Soufflez dessus les braises, il nous brûlera tous.
Quand les irresponsables l’appellent à reprendre,
Quand les irresponsables l’appellent à reprendre.
Quand ils croient le tenir, en laisse, il s’envole !
Il consumera tout, même ces pyromanes.
Las, tous les beaux diseurs et tous ces blancs du col
Seront bien incapables et leurs discours en panne,
Seront bien incapables et leurs discours en panne.

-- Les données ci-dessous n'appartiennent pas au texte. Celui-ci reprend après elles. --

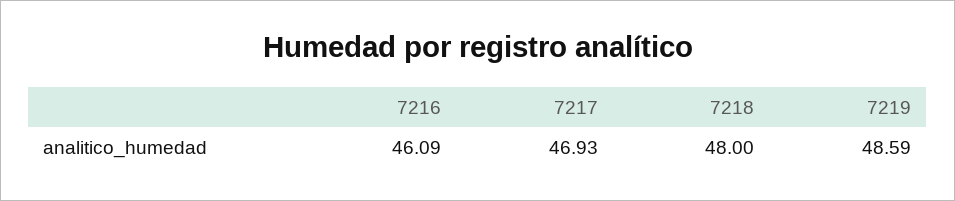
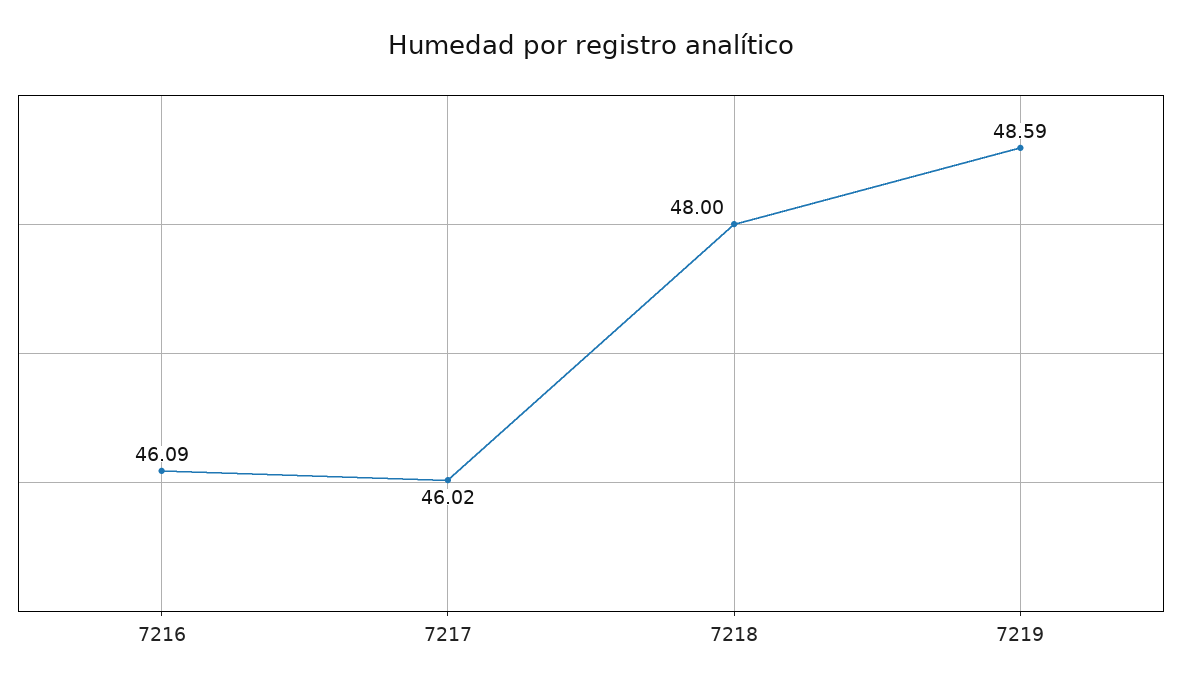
7217: 46.93 -> 46.02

Ne pourront empêcher l’incendie de s’étendre
Quand ils ont massacré tous les porteurs de paix
On ne peut élever de colombes en la cendre.
Cendres d’humanité, reviendrez vous jamais ?

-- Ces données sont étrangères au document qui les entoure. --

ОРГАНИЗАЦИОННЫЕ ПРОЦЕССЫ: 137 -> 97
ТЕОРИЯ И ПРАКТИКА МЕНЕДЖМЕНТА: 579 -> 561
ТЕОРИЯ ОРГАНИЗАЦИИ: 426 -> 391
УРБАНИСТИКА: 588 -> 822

Cendres d’humanité, reviendrez vous jamais.
De ce monde de fous qu’est ce qu’on peut attendre ?
Quand il les avertit du danger qui les guette,
Le guetteur est surpris qu’on ne puisse l’entendre,
Au contraire ce sont des cailloux qu’on lui jette,
Au contraire ce sont des cailloux qu’on lui jette !

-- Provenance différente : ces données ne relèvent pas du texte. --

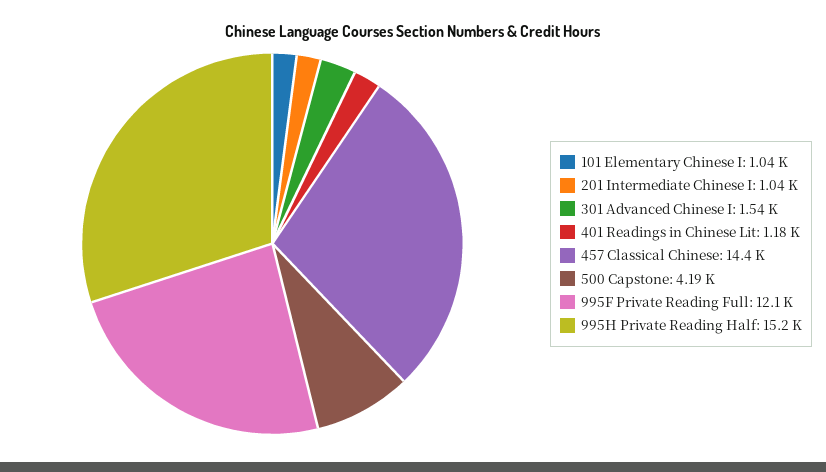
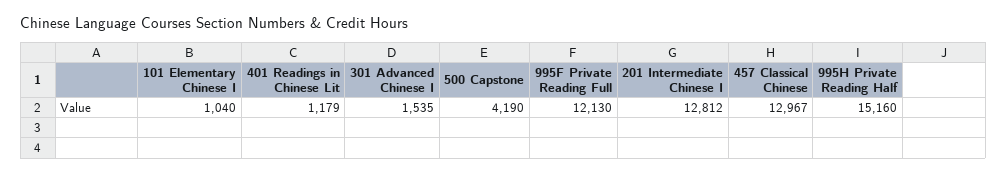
201 Intermediate Chinese I: 1040 -> 12812
457 Classical Chinese: 14400 -> 12967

Ainsi le feu peut prendre, les pompiers sont partis
Effrayés d’avoir vu les monstres de Pandore
Libérés de leur boîte grâce à de faux amis.
Pour un peu de pouvoir, ils trahissent encore…
Pour un peu de pouvoir, ils trahissent encore
Ils trahissent toujours, pour se remplir la panse.
Pour un poste, un mandat Ils deviendront larrons.
Pour le profit de ceux qui mèneront la danse,
La grande supercherie perpétuelle des barons,
La grande supercherie perpétuelle des barons.